= C/C++ Users Journal =

Computer magazine

C/C++ Users Journal was a computer magazine dedicated to the C and C++ programming languages published in the United States from 1985 to 2006. It was one of the last printed magazines to cover specifically this topic (apart from ACCU's journals, which continue as printed magazines). It was based in Lawrence, Kansas.

==History==
The magazine started as a 16-page quarterly newsletter named BDS C Users' Group, and its target was users of Leor Zolman's BDS C compiler. Robert Ward was the volunteer coordinator of the C Users Group, which had some 150 members. The first issue of BDS C Users's Group was published on June 15, 1981. In December 1982, the name was changed to C User's Group Newsletter.

In April 1985, the first issue of a new quarterly magazine, The C Journal, was published by InfoPro Systems under the leadership of David Fiedler. Its editor in chief was Rex Jaeschke, a member of the ANSI X3J11 C Language Standard Committee.

In 1987/1988, the C User's Group Newsletter and The C Journal merged into one journal named C Users Journal. It was published by R & D Publications Inc. eight times a year with P.J. Plauger as editor. The journal had 6800 subscribers and 3000 newsstand readers.
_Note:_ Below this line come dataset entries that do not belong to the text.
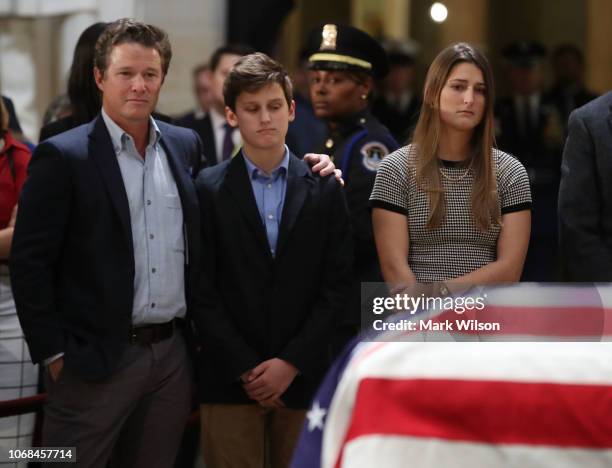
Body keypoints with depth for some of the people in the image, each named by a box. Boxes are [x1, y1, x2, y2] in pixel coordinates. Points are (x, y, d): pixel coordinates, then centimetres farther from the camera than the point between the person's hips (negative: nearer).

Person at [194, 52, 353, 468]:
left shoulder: (325, 188, 6)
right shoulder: (209, 189, 2)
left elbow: (337, 285, 2)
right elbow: (204, 290, -2)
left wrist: (291, 363, -6)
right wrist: (246, 369, -8)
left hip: (303, 376, 1)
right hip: (229, 380, -1)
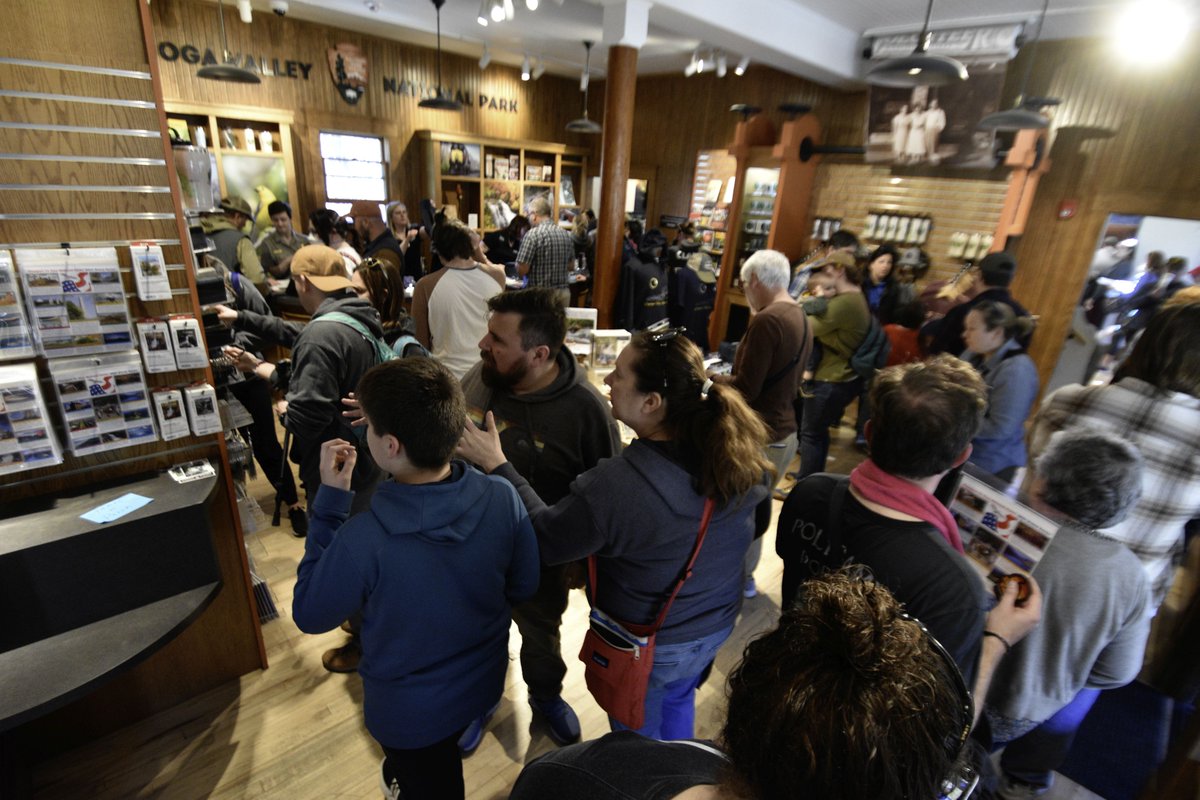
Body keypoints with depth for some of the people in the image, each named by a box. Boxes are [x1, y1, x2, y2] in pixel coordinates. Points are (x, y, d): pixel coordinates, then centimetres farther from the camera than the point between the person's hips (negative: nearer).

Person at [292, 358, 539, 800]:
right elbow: (523, 587, -10)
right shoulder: (502, 498, -26)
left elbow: (309, 615, -16)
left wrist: (330, 500, -20)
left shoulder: (363, 538, -38)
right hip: (483, 681, 5)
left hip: (409, 709, -4)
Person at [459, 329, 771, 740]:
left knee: (638, 739, 27)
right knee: (678, 701, 37)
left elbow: (543, 540, -22)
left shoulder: (613, 487, -39)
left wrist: (495, 464, -16)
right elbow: (750, 528, -1)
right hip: (719, 623, 6)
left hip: (647, 645, -6)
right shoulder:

In July 1994, the name was changed to C/C++ Users Journal. The magazine was published by CMP Media LLC . Its editor was P.J. Plauger.

In November 2001, the C/C++ Users Journal celebrated its 20th anniversary. It was published monthly at the time, had more than 43,000 readers worldwide, and contained a bimonthly Java supplement called "Java Solutions".

The magazine was discontinued in 2006 with the February issue carrying a cover letter from CMP Media informing readers that no subsequent issues would be published. The publishers offered to refund remaining subscriptions or to roll them over to another magazine, Dr. Dobb's Journal. The cover letter stated that Dr Dobb's Journal would now "feature expanded C and C++ coverage". In 2009, Dr Dobb's Journal was itself discontinued as a standalone publication and merged with InformationWeek magazine.

Past articles and source code archives for C/C++ Users Journal are still available through the Dr Dobb's Journal website.